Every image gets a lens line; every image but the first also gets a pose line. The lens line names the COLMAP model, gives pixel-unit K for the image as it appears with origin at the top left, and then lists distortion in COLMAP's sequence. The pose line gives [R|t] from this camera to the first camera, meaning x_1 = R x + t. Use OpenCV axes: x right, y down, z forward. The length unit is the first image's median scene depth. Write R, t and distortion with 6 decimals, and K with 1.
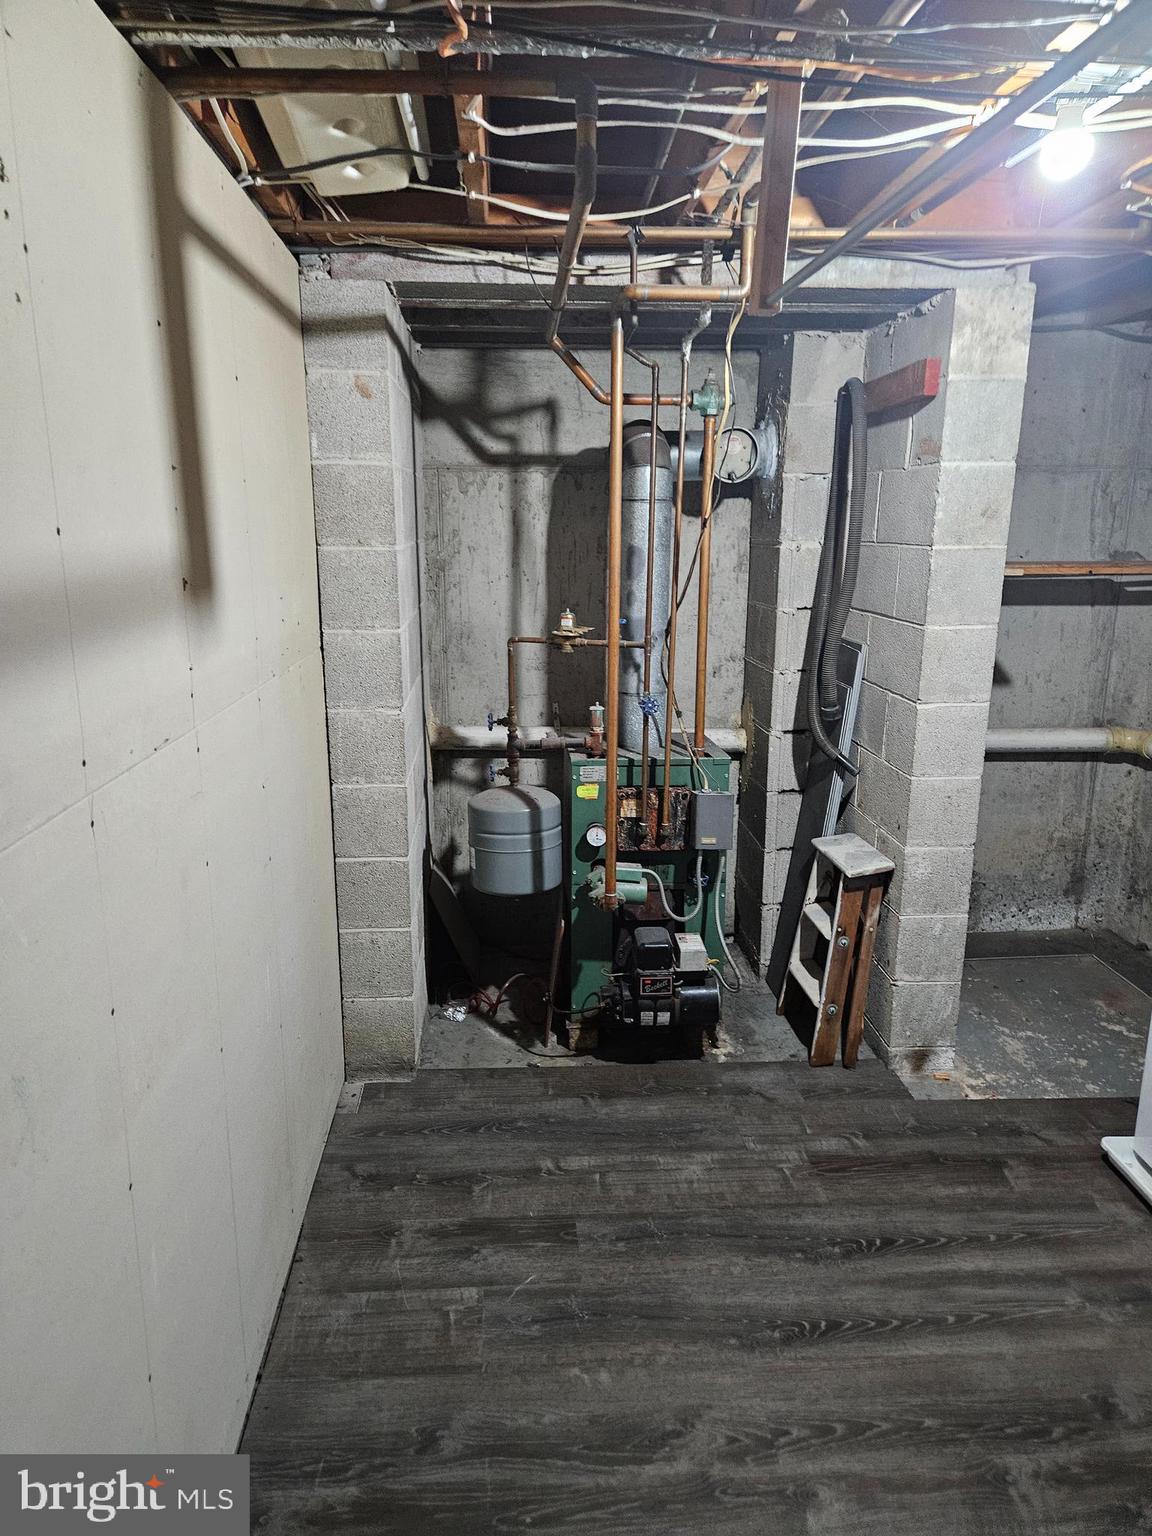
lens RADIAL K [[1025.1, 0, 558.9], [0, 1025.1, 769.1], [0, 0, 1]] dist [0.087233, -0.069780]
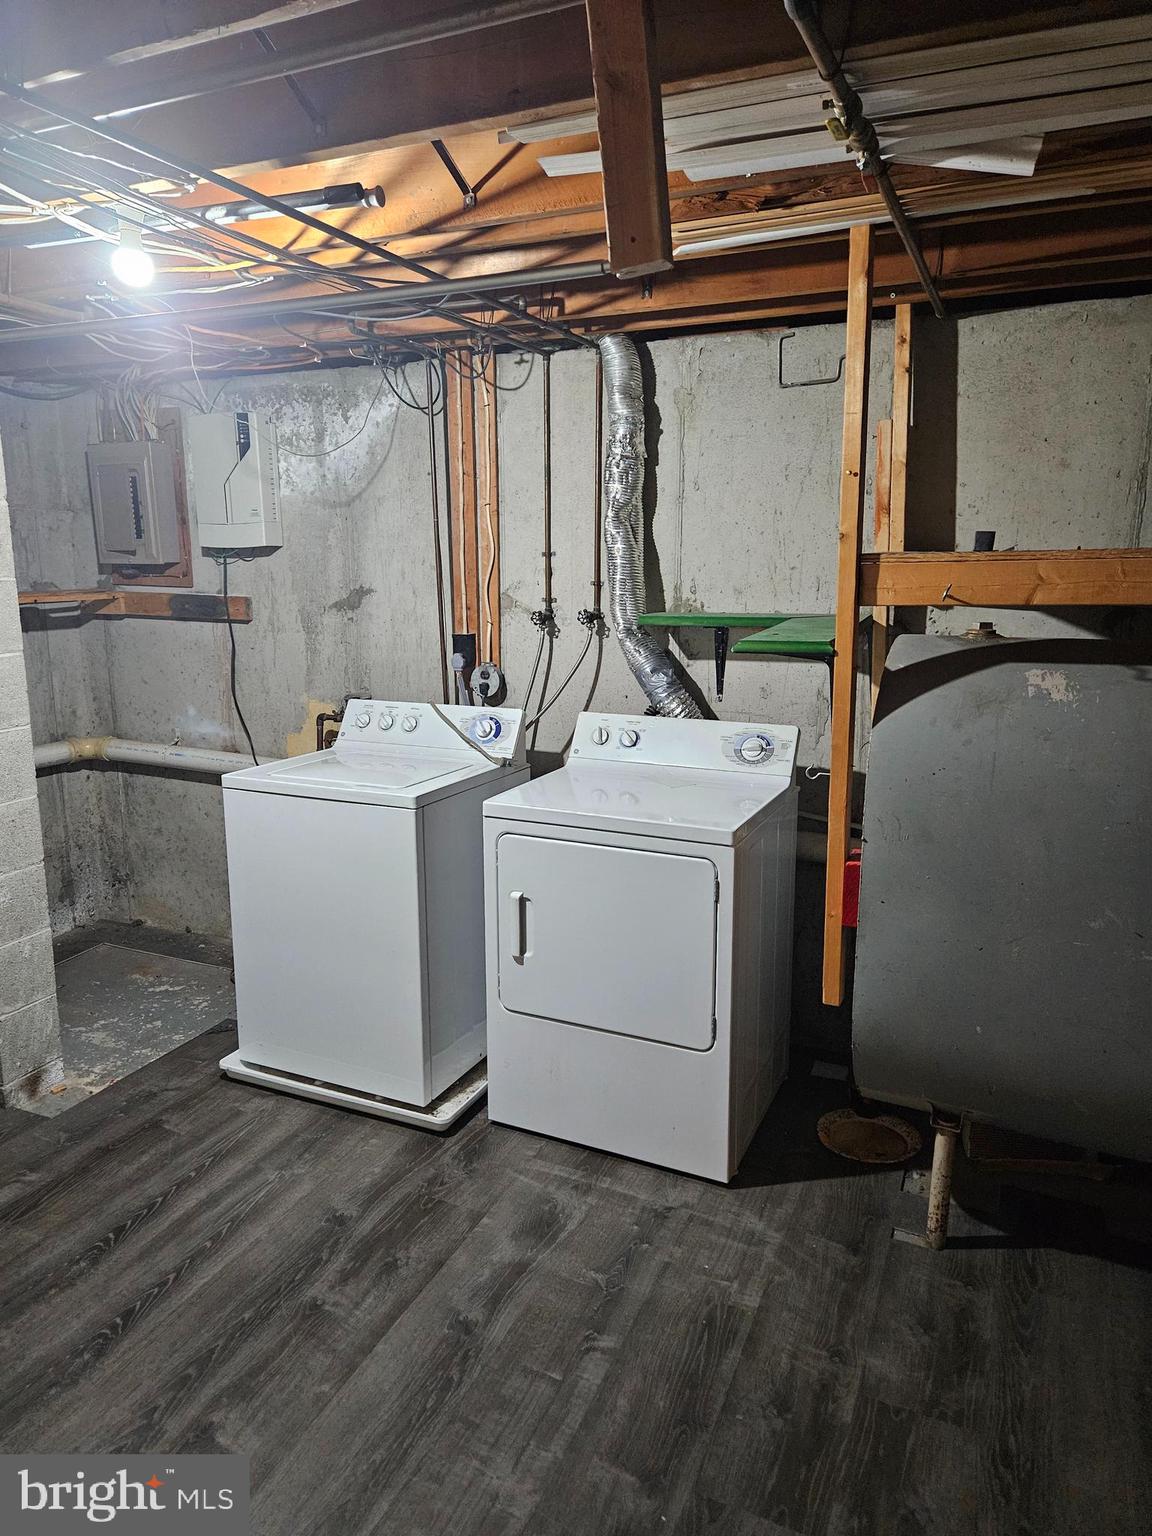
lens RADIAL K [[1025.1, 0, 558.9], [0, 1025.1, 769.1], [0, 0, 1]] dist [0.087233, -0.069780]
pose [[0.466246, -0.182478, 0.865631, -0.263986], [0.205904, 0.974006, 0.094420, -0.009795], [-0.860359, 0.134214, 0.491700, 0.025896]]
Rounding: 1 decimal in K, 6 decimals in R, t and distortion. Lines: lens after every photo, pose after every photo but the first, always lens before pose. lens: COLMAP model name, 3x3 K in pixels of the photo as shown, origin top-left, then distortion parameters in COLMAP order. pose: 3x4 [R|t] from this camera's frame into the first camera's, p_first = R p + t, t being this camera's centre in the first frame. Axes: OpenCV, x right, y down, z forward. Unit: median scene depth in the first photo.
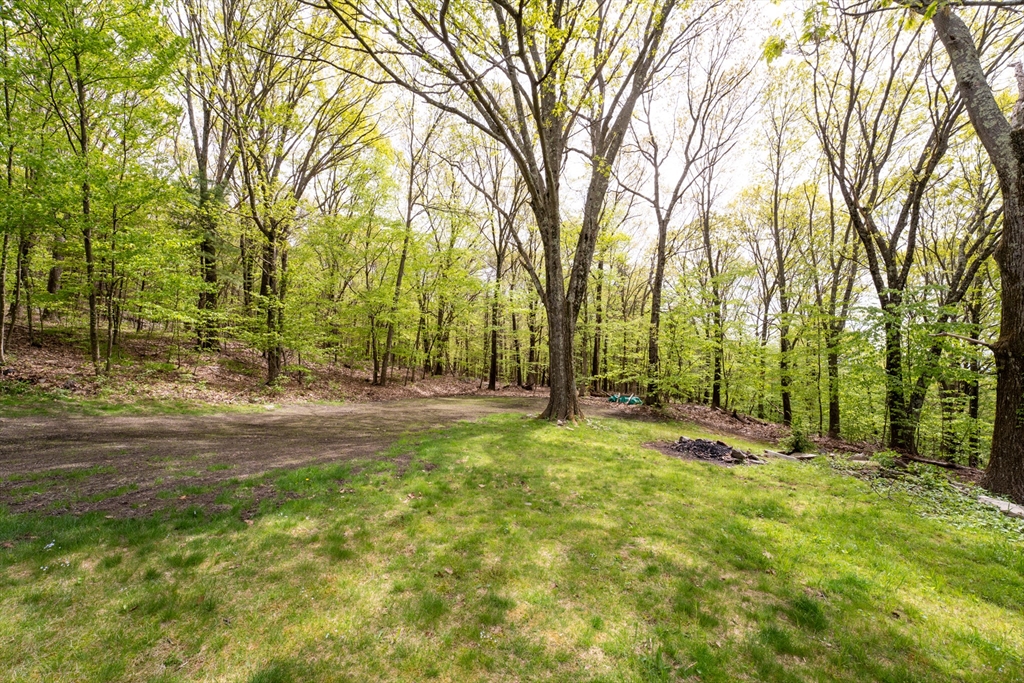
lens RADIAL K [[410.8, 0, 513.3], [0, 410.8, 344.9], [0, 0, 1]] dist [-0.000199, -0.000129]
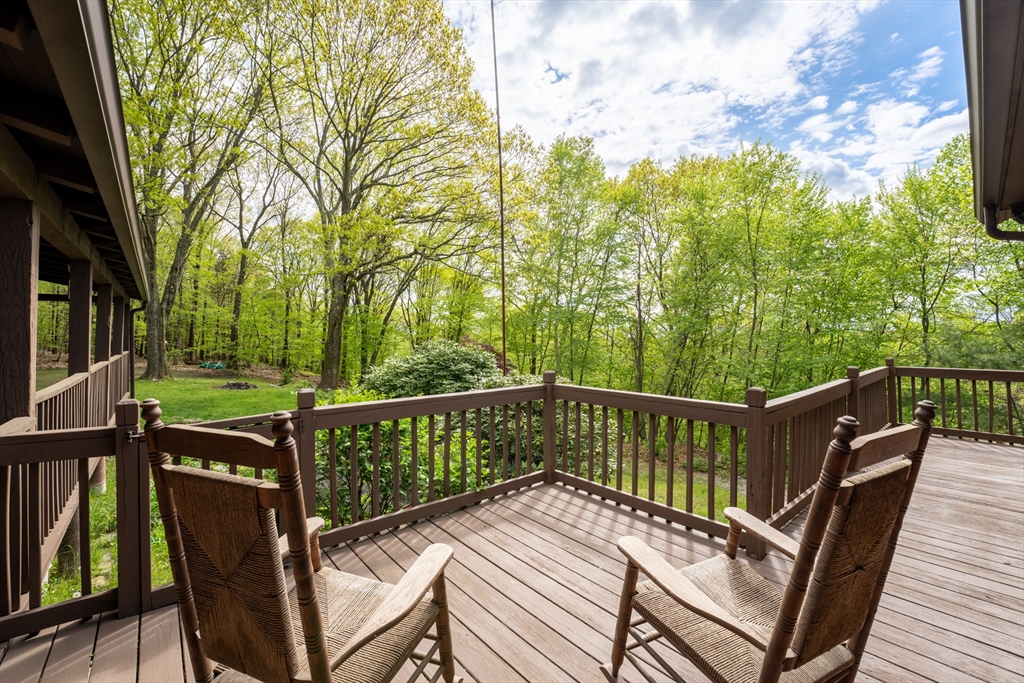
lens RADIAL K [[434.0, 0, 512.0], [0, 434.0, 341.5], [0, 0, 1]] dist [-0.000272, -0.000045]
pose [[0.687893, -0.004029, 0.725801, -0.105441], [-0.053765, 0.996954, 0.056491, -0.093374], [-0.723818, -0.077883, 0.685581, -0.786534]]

::::::::

* Prompt
Repeat the material above exactly, so that every entry appears but no picture does.

* Answer space
Every image gets a lens line; every image but the first also gets a pose line. The lens line names the COLMAP model, gives pixel-unit K for the image as it appears with origin at the top left, and then lists distortion in COLMAP's sequence. The pose line gives [R|t] from this camera to the first camera, meaning x_1 = R x + t. Use OpenCV axes: x right, y down, z forward. The length unit is the first image's median scene depth. Write R, t and distortion with 6 decimals, and K with 1.
lens RADIAL K [[1025.1, 0, 558.9], [0, 1025.1, 769.1], [0, 0, 1]] dist [0.087233, -0.069780]
lens RADIAL K [[1025.1, 0, 558.9], [0, 1025.1, 769.1], [0, 0, 1]] dist [0.087233, -0.069780]
pose [[0.466246, -0.182478, 0.865631, -0.263986], [0.205904, 0.974006, 0.094420, -0.009795], [-0.860359, 0.134214, 0.491700, 0.025896]]
Rounding: 1 decimal in K, 6 decimals in R, t and distortion. Lines: lens after every photo, pose after every photo but the first, always lens before pose. lens: COLMAP model name, 3x3 K in pixels of the photo as shown, origin top-left, then distortion parameters in COLMAP order. pose: 3x4 [R|t] from this camera's frame into the first camera's, p_first = R p + t, t being this camera's centre in the first frame. Axes: OpenCV, x right, y down, z forward. Unit: median scene depth in the first photo.
lens RADIAL K [[410.8, 0, 513.3], [0, 410.8, 344.9], [0, 0, 1]] dist [-0.000199, -0.000129]
lens RADIAL K [[434.0, 0, 512.0], [0, 434.0, 341.5], [0, 0, 1]] dist [-0.000272, -0.000045]
pose [[0.687893, -0.004029, 0.725801, -0.105441], [-0.053765, 0.996954, 0.056491, -0.093374], [-0.723818, -0.077883, 0.685581, -0.786534]]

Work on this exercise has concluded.